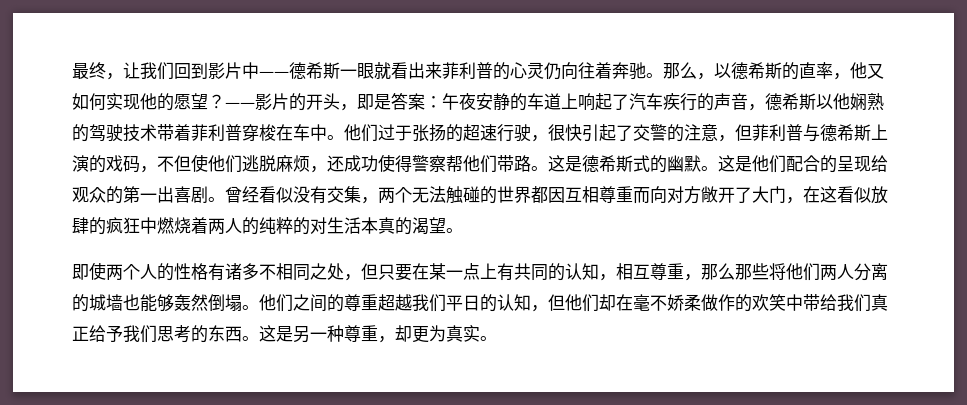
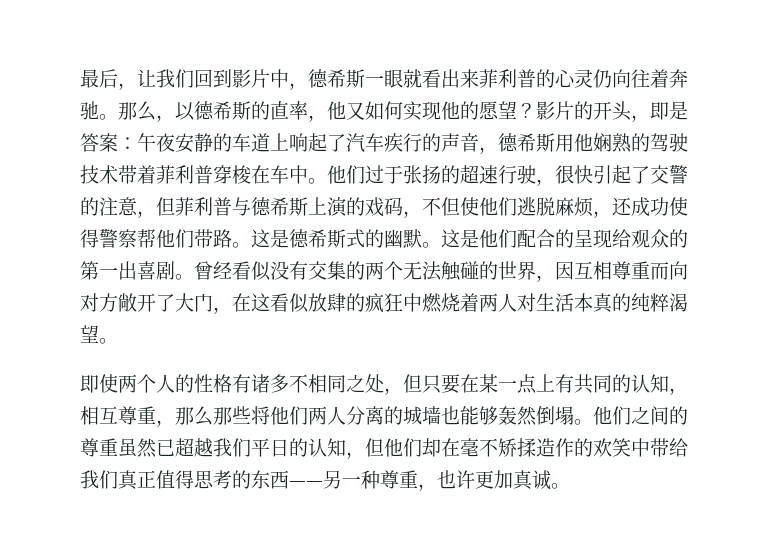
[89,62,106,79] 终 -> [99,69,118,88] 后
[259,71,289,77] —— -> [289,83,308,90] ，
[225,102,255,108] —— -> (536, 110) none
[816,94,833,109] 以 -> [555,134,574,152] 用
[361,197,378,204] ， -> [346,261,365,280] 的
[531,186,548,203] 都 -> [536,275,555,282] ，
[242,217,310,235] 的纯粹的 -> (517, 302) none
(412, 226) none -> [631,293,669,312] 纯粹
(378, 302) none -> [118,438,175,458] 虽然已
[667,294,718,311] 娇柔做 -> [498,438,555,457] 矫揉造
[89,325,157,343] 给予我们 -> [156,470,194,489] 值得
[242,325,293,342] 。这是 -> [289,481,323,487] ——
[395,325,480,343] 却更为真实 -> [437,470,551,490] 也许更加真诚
++++++++++
■ **What is expected**: Taking the listing above as a whole, count the lines that include the word "none" and report the figure only.

■ **Result below**: 4